- **EXTRACTED RECORDS**:
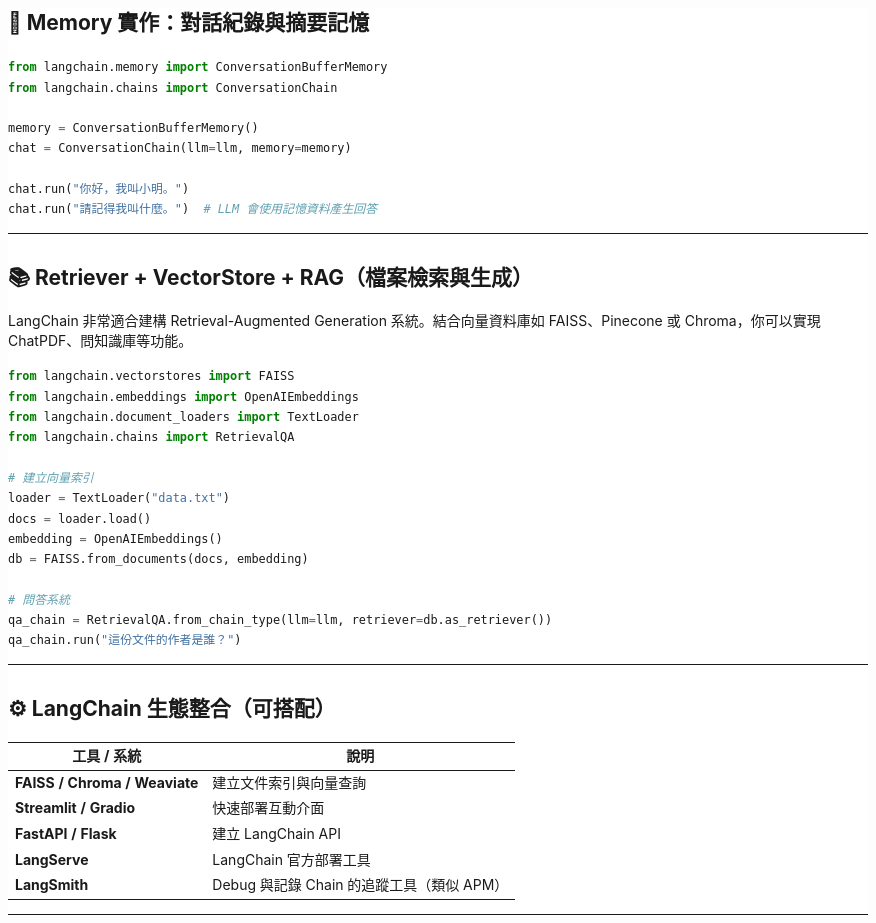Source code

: 
## 🧠 Memory 實作：對話紀錄與摘要記憶

```python
from langchain.memory import ConversationBufferMemory
from langchain.chains import ConversationChain

memory = ConversationBufferMemory()
chat = ConversationChain(llm=llm, memory=memory)

chat.run("你好，我叫小明。")
chat.run("請記得我叫什麼。")  # LLM 會使用記憶資料產生回答
```

---

## 📚 Retriever + VectorStore + RAG（檔案檢索與生成）

LangChain 非常適合建構 Retrieval-Augmented Generation 系統。結合向量資料庫如 FAISS、Pinecone 或 Chroma，你可以實現 ChatPDF、問知識庫等功能。

```python
from langchain.vectorstores import FAISS
from langchain.embeddings import OpenAIEmbeddings
from langchain.document_loaders import TextLoader
from langchain.chains import RetrievalQA

# 建立向量索引
loader = TextLoader("data.txt")
docs = loader.load()
embedding = OpenAIEmbeddings()
db = FAISS.from_documents(docs, embedding)

# 問答系統
qa_chain = RetrievalQA.from_chain_type(llm=llm, retriever=db.as_retriever())
qa_chain.run("這份文件的作者是誰？")
```

---

## ⚙️ LangChain 生態整合（可搭配）

| 工具 / 系統                   | 說明                                      |
| ----------------------------- | ----------------------------------------- |
| **FAISS / Chroma / Weaviate** | 建立文件索引與向量查詢                    |
| **Streamlit / Gradio**        | 快速部署互動介面                          |
| **FastAPI / Flask**           | 建立 LangChain API                        |
| **LangServe**                 | LangChain 官方部署工具                    |
| **LangSmith**                 | Debug 與記錄 Chain 的追蹤工具（類似 APM） |

---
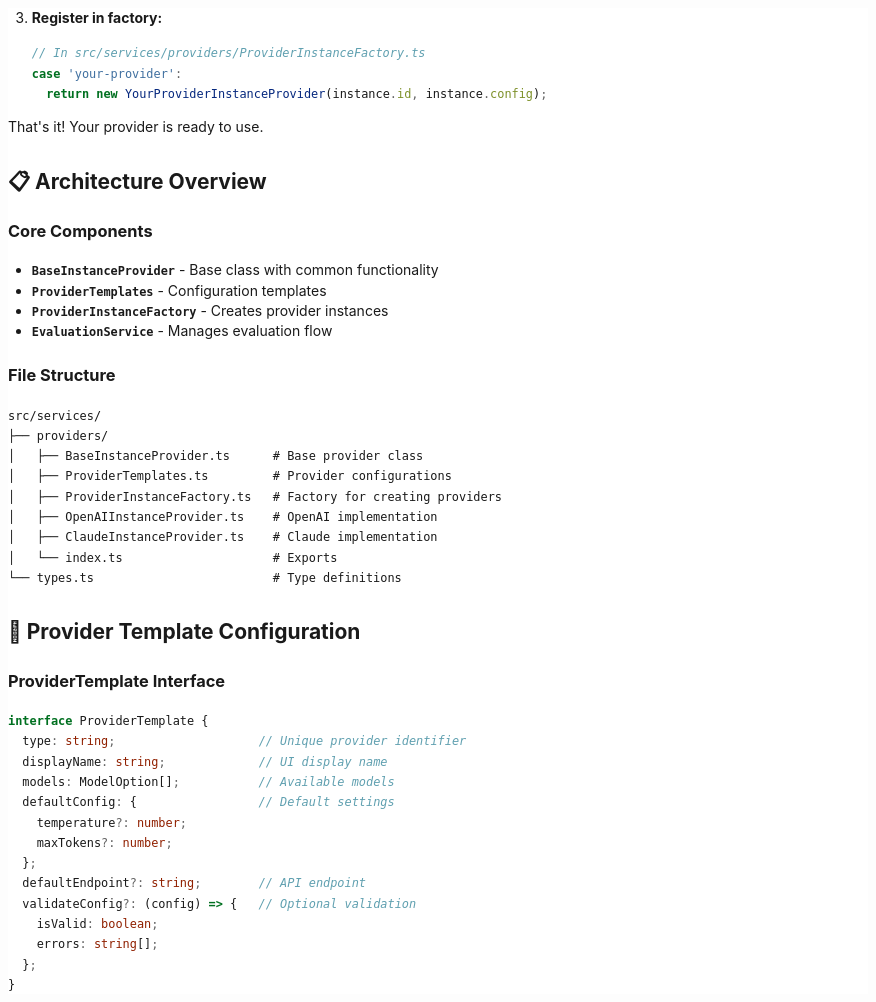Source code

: 3. **Register in factory:**
   ```typescript
   // In src/services/providers/ProviderInstanceFactory.ts
   case 'your-provider':
     return new YourProviderInstanceProvider(instance.id, instance.config);
   ```

That's it! Your provider is ready to use.

## 📋 Architecture Overview

### Core Components

- **`BaseInstanceProvider`** - Base class with common functionality
- **`ProviderTemplates`** - Configuration templates
- **`ProviderInstanceFactory`** - Creates provider instances
- **`EvaluationService`** - Manages evaluation flow

### File Structure

```
src/services/
├── providers/
│   ├── BaseInstanceProvider.ts      # Base provider class
│   ├── ProviderTemplates.ts         # Provider configurations
│   ├── ProviderInstanceFactory.ts   # Factory for creating providers
│   ├── OpenAIInstanceProvider.ts    # OpenAI implementation
│   ├── ClaudeInstanceProvider.ts    # Claude implementation
│   └── index.ts                     # Exports
└── types.ts                         # Type definitions
```

## 🔧 Provider Template Configuration

### ProviderTemplate Interface

```typescript
interface ProviderTemplate {
  type: string;                    // Unique provider identifier
  displayName: string;             // UI display name
  models: ModelOption[];           // Available models
  defaultConfig: {                 // Default settings
    temperature?: number;
    maxTokens?: number;
  };
  defaultEndpoint?: string;        // API endpoint
  validateConfig?: (config) => {   // Optional validation
    isValid: boolean;
    errors: string[];
  };
}
```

- **WHAT IS NEEDED**:
Tally the lines in the listing that hold "string" and report the number alone.

- **REPLY**:
4